Bonsai With LM Studio

Updated 2026-07-07

LM Studio is a free desktop app that downloads and runs local language models behind a graphical chat interface, with no command line required. On this page you load Bonsai 8B, PrismML's 1-bit small model, into LM Studio, run a prompt with the network disconnected, and save your settings so someone else can repeat the run.

Not yet run on hardware

These steps come from the official LM Studio and PrismML docs. We have not yet run them on a device. Where the docs do not spell out a step, we say so with the word "inferred". If you complete a run, please record what happened.

Before you start

You need four things:

  • A desktop machine. LM Studio runs on macOS, Windows, and Linux. Check the exact OS and hardware requirements in the LM Studio app docs before you start.
  • The latest LM Studio release from lmstudio.ai. Note the version number, because you will record it later.
  • The Bonsai 8B GGUF file from the model card. The llama.cpp recipe uses the filename Bonsai-8B-Q1_0.gguf, so confirm that name against the model card.
  • Enough disk space and RAM for the model. We do not have a confirmed file size yet. An X post by Vinod Khosla mentioned a 1.15 GB 1-bit Bonsai 8B, but that number is unconfirmed, so check the size on the model card.

One risk to know about before you invest time. Bonsai uses 1-bit, also called ternary, quantization, which means each weight is stored in about one bit instead of 16. PrismML maintains its own fork of llama.cpp to run these files, and LM Studio bundles the standard llama.cpp engine. The standard engine may or may not load the file. If it refuses, that is a useful result too, and the troubleshooting section below tells you what to capture.

Run Bonsai in LM Studio

  1. Download and install LM Studio from lmstudio.ai. Write down the version string.

  2. Get the model file. There are two paths:

    • Search for prism-ml/Bonsai-8B-gguf inside the app. This is inferred, because LM Studio's search reads from Hugging Face, so confirm it against the app docs.
    • Or download the file from the model card in a browser and import it through the local models directory. The exact import path is also inferred, so confirm it in the docs.
  3. Load the model in a chat session. If the engine rejects the 1-bit file, copy the exact error text and add it as a compatibility note to the llama.cpp recipe.

  4. Run one prompt. Use the same prompt as the llama.cpp recipe so the two runs can be compared:

    Explain quantum computing in simple terms.
    
  5. Match the sampling settings from the llama.cpp recipe wherever the UI exposes them. Set temperature to 0.5, top-p to 0.85, top-k to 20, and max tokens to 256.

  6. Check offline behavior. After the model has fully downloaded, disconnect from the network and run the prompt again. Note whether it works.

  7. Export your settings. LM Studio stores configuration per model. Save it as a preset or config export and attach it to your results. The export mechanism is inferred, so confirm it in the app docs. We also do not yet know what format the export takes or whether it moves cleanly between LM Studio versions, so note what you find.

  8. Optionally, test the local server. If your LM Studio version exposes an OpenAI-compatible server, start it and run one curl completion. Note the host, port, and response.

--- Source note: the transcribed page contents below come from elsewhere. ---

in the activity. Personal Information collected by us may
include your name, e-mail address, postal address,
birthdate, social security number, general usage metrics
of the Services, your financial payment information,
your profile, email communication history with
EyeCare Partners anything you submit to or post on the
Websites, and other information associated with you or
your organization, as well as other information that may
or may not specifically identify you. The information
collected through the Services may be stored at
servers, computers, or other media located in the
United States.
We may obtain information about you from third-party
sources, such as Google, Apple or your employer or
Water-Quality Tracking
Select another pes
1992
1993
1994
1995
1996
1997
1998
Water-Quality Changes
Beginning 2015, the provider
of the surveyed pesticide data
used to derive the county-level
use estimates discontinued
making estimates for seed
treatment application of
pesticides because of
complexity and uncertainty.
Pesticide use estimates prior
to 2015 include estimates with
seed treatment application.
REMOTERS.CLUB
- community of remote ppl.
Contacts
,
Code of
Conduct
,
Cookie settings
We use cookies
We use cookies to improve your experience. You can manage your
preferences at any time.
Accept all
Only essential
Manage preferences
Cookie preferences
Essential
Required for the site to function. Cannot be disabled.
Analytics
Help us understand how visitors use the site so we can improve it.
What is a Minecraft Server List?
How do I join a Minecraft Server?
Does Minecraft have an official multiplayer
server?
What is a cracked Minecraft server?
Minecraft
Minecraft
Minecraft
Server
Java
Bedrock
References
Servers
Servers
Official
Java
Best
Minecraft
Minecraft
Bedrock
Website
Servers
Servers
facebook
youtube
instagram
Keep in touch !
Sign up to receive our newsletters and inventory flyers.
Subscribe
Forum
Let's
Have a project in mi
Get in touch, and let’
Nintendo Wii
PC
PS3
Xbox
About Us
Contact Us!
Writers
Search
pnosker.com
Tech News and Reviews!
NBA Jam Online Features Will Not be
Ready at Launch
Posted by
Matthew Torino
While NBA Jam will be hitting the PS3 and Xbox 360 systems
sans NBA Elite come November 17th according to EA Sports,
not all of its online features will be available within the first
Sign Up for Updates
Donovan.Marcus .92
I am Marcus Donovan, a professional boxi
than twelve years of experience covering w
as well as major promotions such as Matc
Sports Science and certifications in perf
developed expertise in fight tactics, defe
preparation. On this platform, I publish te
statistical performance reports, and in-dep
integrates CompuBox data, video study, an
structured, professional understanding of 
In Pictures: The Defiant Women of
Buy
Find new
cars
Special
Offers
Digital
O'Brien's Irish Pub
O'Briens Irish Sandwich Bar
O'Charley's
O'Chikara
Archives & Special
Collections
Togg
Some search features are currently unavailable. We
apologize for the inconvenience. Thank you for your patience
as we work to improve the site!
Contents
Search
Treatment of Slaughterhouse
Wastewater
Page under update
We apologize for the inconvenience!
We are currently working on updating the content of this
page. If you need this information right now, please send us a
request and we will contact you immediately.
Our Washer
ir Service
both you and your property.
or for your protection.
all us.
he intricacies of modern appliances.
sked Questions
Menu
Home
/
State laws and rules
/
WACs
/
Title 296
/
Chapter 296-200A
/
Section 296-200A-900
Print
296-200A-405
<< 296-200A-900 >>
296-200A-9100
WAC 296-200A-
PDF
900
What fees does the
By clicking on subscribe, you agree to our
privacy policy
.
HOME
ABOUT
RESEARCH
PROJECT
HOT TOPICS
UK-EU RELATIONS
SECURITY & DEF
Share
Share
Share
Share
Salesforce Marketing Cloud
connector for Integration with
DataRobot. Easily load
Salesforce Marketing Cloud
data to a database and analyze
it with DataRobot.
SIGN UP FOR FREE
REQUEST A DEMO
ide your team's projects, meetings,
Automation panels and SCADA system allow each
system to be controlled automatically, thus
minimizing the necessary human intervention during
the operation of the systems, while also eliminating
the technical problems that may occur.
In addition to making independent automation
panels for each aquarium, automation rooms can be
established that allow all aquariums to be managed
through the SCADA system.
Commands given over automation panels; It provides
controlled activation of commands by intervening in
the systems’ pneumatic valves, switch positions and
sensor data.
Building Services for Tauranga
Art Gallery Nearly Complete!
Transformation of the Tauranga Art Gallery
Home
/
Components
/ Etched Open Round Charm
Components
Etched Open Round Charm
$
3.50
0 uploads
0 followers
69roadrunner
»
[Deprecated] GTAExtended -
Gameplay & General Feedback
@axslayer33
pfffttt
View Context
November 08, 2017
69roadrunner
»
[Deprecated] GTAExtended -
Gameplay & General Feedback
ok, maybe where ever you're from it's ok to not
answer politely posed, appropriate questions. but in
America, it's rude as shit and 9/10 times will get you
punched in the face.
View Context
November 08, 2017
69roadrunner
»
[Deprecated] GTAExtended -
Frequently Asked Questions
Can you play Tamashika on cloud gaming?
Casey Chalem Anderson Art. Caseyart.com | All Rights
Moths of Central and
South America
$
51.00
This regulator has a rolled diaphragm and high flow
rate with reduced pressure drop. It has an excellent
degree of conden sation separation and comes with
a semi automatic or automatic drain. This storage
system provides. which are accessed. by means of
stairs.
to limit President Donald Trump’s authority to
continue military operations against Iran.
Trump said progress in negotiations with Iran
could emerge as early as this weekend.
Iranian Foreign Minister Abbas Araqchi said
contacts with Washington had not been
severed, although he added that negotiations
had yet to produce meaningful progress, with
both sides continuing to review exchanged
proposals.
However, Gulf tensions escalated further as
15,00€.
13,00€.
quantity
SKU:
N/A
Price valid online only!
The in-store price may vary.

If you want to compare against a reference setup, the PrismML Bonsai demo repo shows how PrismML runs the model.

Record your results

Copy this block before you start, fill it in as you go, and file it as a device report.

- Date:
- Operator:
- Device:
- OS:
- CPU / GPU:
- RAM / VRAM:
- LM Studio version:
- Model file and size on disk:
- Quantization / format:
- Prompt:
- Output:
- TTFT:
- Tokens/sec (from LM Studio's stats readout):
- Peak memory:
- Offline mode verified: yes/no
- Settings export attached: yes/no

Troubleshoot common failures

The most likely failure is the model refusing to load, because of the 1-bit quantization risk described above. Whatever goes wrong, capture the exact error text and your LM Studio version, since those two facts usually decide whether the problem is the app or the file.

SymptomLikely causeWhat to try
Model fails to loadThe bundled llama.cpp engine lacks the 1-bit support that PrismML's fork has.Check the engine version in the LM Studio release notes, then test the same file in the fork directly. Capture the engine version and the exact error text.
Model not found in searchThe GGUF repo is not indexed, or it was renamed.Download it from the model card in a browser and import it manually. Note the search term you used and the filename.
Offline run failsThe app is calling out to the network, or the model was not fully cached.Re-test with the model fully downloaded before you disconnect. Note whether reconnecting fixes it.
Throughput far below llama.cppGPU offload is disabled, or the engine defaults differ.Check LM Studio's GPU offload setting and compare against a llama.cpp run with -ngl 99 on the same device. Attach your settings export and both benchmark rows.